The strategic integrated programs aim to create a pipeline of programs that achieve national or international prominence, contribute to
City of Hope’s National Cancer Institute comprehensive cancer center designation and lead to demonstrable results.
“These programs were selected because they show impressive strengths across departments and divisions and demonstrate excellence from research to patient care,” said Robert Figlin, M.D., Arthur and Rosalie Kaplan Professor of Medical Oncology and interim cancer center director. “We believe they hold potential to become truly world-class interdisciplinary programs.”
Besides outstanding basic, clinical and translational science, programs must draw enough patients to conduct a variety of clinical trials, and their goals must align with City of Hope’s strategic plan.
“We’re confident that these programs, at this time, provide the greatest opportunity to propel our mission forward while further elevating our organization’s standing among centers worldwide,” said Michael A. Friedman, M.D., president and chief executive officer.
As strategic integrated programs, the three designated programs will receive dedicated funding. Programs were selected after review by the Cancer Center Leadership Committee and the Executive Team.
Timothy Wilson (Photo by Markie Ramirez)
The prostate program is led by Timothy G. Wilson, M.D., Pauline and Martin Collins Family Chair in Urology. The program seeks to improve outcomes for men with prostate cancer, drawing on clinical, translational and lab research to improve understanding of the disease process and developing new diagnostic and prognostic tools and therapies.
Many prostate-related research projects are under way at City of Hope, including work to illuminate signal transduction pathways involving the protein called signal transducer and activator of transcription 3, or STAT3 for short. Organizers plan to use tumor tissue to identify key targets in these pathways for attack by siRNA therapeutics, working closely with the Synthetic and Biopolymer Chemistry Core.
In addition, organizers point to work under way on engineered antibodies that may light up prostate cancer tissue, better helping surgeons completely remove tumors. The program also counts on outcomes research through the Prostate Cancer Survivorship Clinic, as well as molecular science through work in DNA methylation.
The prostate program sees about 1,500 new patients each year, providing a vast population for a variety of clinical trials.
Julio Garcia-Aguilar (Photo by Walter Urie)
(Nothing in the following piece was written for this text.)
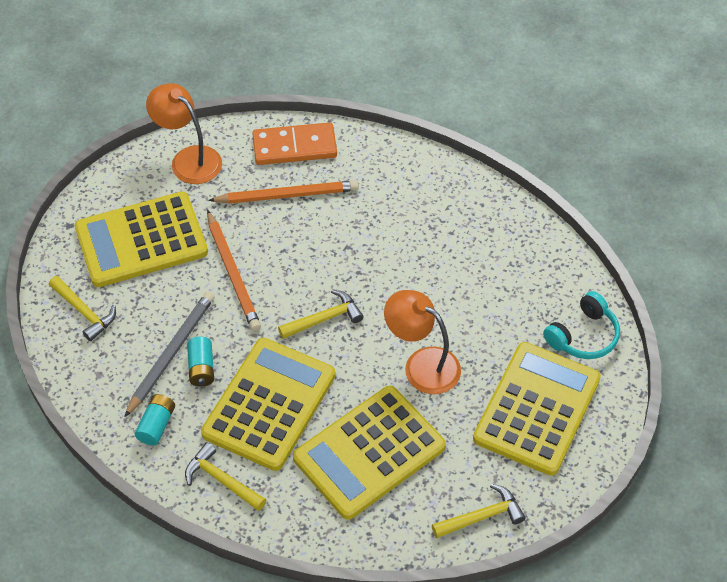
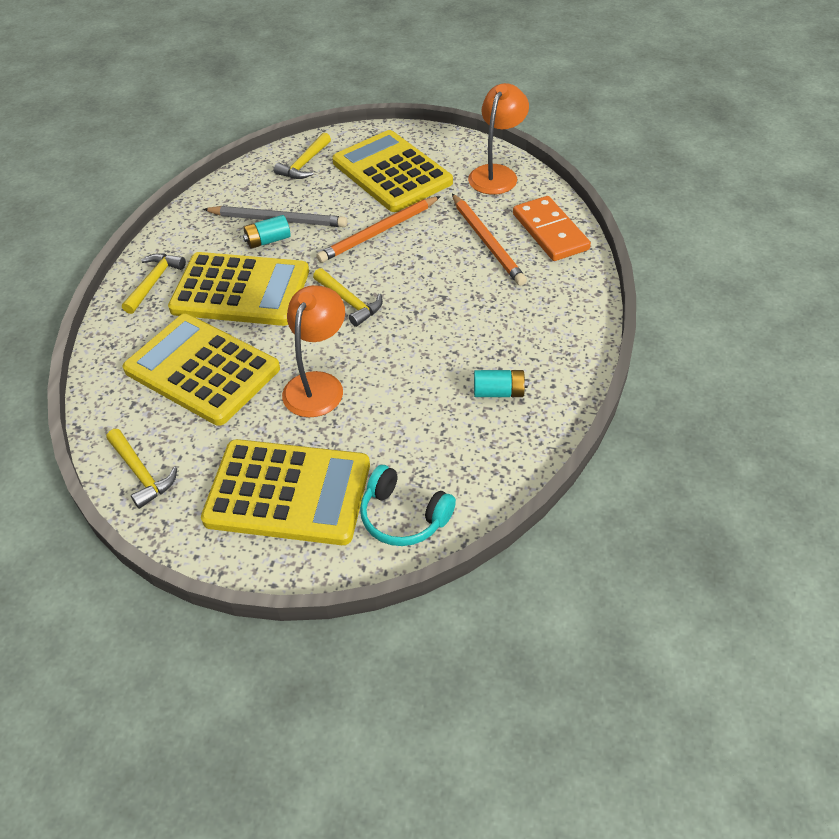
camera: 75 degrees right, 5 degrees down
(156, 425) = (202, 231): turquoise battery -> turquoise battery (499, 392)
Led by Julio Garcia-Aguilar, M.D., Ph.D., chair of the Department of Surgery, the gastrointestinal cancer program strives to improve patient survival and preserve quality of life in patients with these cancers by moving toward a customized treatment approach based on each patient’s cancer.
Researchers plan to study tumor tissue to identify biomarkers that could help predict patient response to therapy. These biomarkers could help physicians determine whether giving patients chemotherapy before surgery would improve their outcome. They also hope to use these biomarkers to develop better therapies.
In addition, researchers plan to work with imaging experts to create better techniques to monitor how well tumors are responding to chemotherapy before surgery. Ultimately, through clinical trials, they hope to answer key questions that will make treatments less invasive, more precise and more effective.
Examples of research projects already under way include a vaccine that targets p53, an antigen associated with tumors, and a compound that targets the nuclear receptor FXR, which already is being evaluated in a phase I clinical trial for patients with metastatic colorectal cancer.
Joanne Mortimer (Photo by Walter Urie)
The women’s cancer program, led by Joanne Mortimer, M.D., vice chair and professor in the Department of Medical Oncology & Therapeutics Research, aims to better understand and improve outcomes in breast cancer and gynecologic malignancies. Program research spans from epidemiology to survivorship.
Researchers in the Division of Cancer Etiology are studying risk factors for breast, ovarian and endometrial cancers, as well as predictors of mortality, through several population-based studies. In addition, researchers in the Division of Clinical Cancer Genetics investigate inherited cancer risk and interventions that may reduce that risk.
At the same time, scientists in the Developmental Cancer Therapeutics Program are identifying new possible therapies for women’s cancers. Researchers are exploring the potential of agents that target STAT3 and combinations of such agents with Herceptin, a drug that targets human epidermal growth factor receptor 2.
Researchers also aim to understand the challenges experienced by women undergoing treatment for breast and gynecologic cancers, and use their findings to ease treatment-related complications in survivors.
Richard Jove, Ph.D., director of Beckman Research Institute, sees the strategic integrated programs as a way to enhance scientific innovation and collaboration among clinical and laboratory researchers on campus.
Said Jove: “I’m looking forward to seeing more collaborative research efforts that translate our scientific laboratory discoveries more quickly in to the clinic for the benefit of cancer patients.”